## Your instructions
Reproduce all of the data with every instance of "source scale" changed to "detection scale" and nothing else altered. Leave out the pictures.

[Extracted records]
= = = =

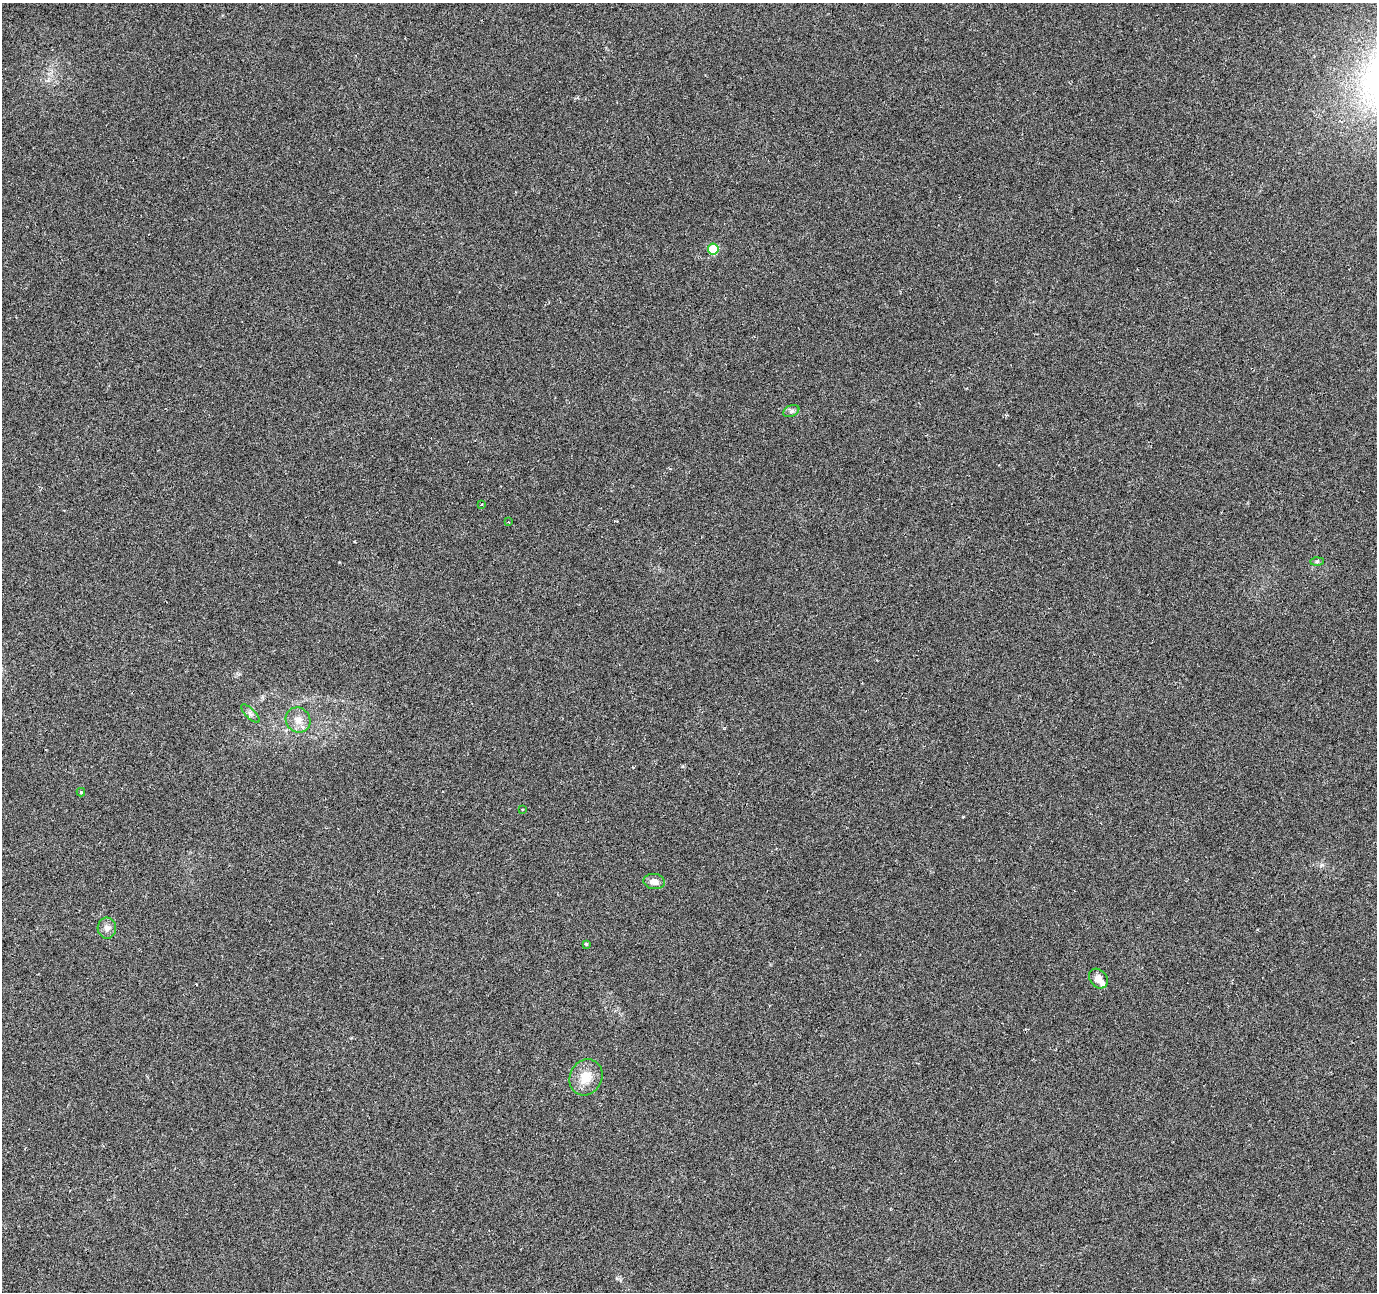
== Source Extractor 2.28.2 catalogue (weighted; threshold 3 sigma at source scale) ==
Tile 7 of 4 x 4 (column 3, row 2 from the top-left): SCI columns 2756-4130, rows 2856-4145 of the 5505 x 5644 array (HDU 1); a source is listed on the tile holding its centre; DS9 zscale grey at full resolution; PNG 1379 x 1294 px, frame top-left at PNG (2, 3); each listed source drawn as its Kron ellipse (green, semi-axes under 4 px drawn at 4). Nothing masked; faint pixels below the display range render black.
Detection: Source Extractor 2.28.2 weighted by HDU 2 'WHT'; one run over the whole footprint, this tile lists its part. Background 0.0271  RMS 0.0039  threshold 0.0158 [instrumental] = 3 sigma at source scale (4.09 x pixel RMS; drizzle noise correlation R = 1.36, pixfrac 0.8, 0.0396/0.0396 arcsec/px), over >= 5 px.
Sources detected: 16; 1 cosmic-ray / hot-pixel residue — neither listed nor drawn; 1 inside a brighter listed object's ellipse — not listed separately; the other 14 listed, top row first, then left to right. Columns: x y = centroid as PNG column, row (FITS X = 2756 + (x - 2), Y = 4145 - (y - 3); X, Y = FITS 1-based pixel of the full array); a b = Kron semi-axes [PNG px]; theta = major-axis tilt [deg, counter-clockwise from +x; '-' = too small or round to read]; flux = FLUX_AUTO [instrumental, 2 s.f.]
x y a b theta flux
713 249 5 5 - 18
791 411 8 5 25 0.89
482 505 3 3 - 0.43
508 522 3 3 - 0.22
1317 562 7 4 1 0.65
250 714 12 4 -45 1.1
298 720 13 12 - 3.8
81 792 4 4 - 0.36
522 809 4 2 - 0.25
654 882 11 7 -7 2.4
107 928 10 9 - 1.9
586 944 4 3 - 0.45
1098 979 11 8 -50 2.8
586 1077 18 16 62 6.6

= = = =

## Worked answer
== Source Extractor 2.28.2 catalogue (weighted; threshold 3 sigma at detection scale) ==
Tile 7 of 4 x 4 (column 3, row 2 from the top-left): SCI columns 2756-4130, rows 2856-4145 of the 5505 x 5644 array (HDU 1); a source is listed on the tile holding its centre; DS9 zscale grey at full resolution; PNG 1379 x 1294 px, frame top-left at PNG (2, 3); each listed source drawn as its Kron ellipse (green, semi-axes under 4 px drawn at 4). Nothing masked; faint pixels below the display range render black.
Detection: Source Extractor 2.28.2 weighted by HDU 2 'WHT'; one run over the whole footprint, this tile lists its part. Background 0.0271  RMS 0.0039  threshold 0.0158 [instrumental] = 3 sigma at detection scale (4.09 x pixel RMS; drizzle noise correlation R = 1.36, pixfrac 0.8, 0.0396/0.0396 arcsec/px), over >= 5 px.
Sources detected: 16; 1 cosmic-ray / hot-pixel residue — neither listed nor drawn; 1 inside a brighter listed object's ellipse — not listed separately; the other 14 listed, top row first, then left to right. Columns: x y = centroid as PNG column, row (FITS X = 2756 + (x - 2), Y = 4145 - (y - 3); X, Y = FITS 1-based pixel of the full array); a b = Kron semi-axes [PNG px]; theta = major-axis tilt [deg, counter-clockwise from +x; '-' = too small or round to read]; flux = FLUX_AUTO [instrumental, 2 s.f.]
x y a b theta flux
713 249 5 5 - 18
791 411 8 5 25 0.89
482 505 3 3 - 0.43
508 522 3 3 - 0.22
1317 562 7 4 1 0.65
250 714 12 4 -45 1.1
298 720 13 12 - 3.8
81 792 4 4 - 0.36
522 809 4 2 - 0.25
654 882 11 7 -7 2.4
107 928 10 9 - 1.9
586 944 4 3 - 0.45
1098 979 11 8 -50 2.8
586 1077 18 16 62 6.6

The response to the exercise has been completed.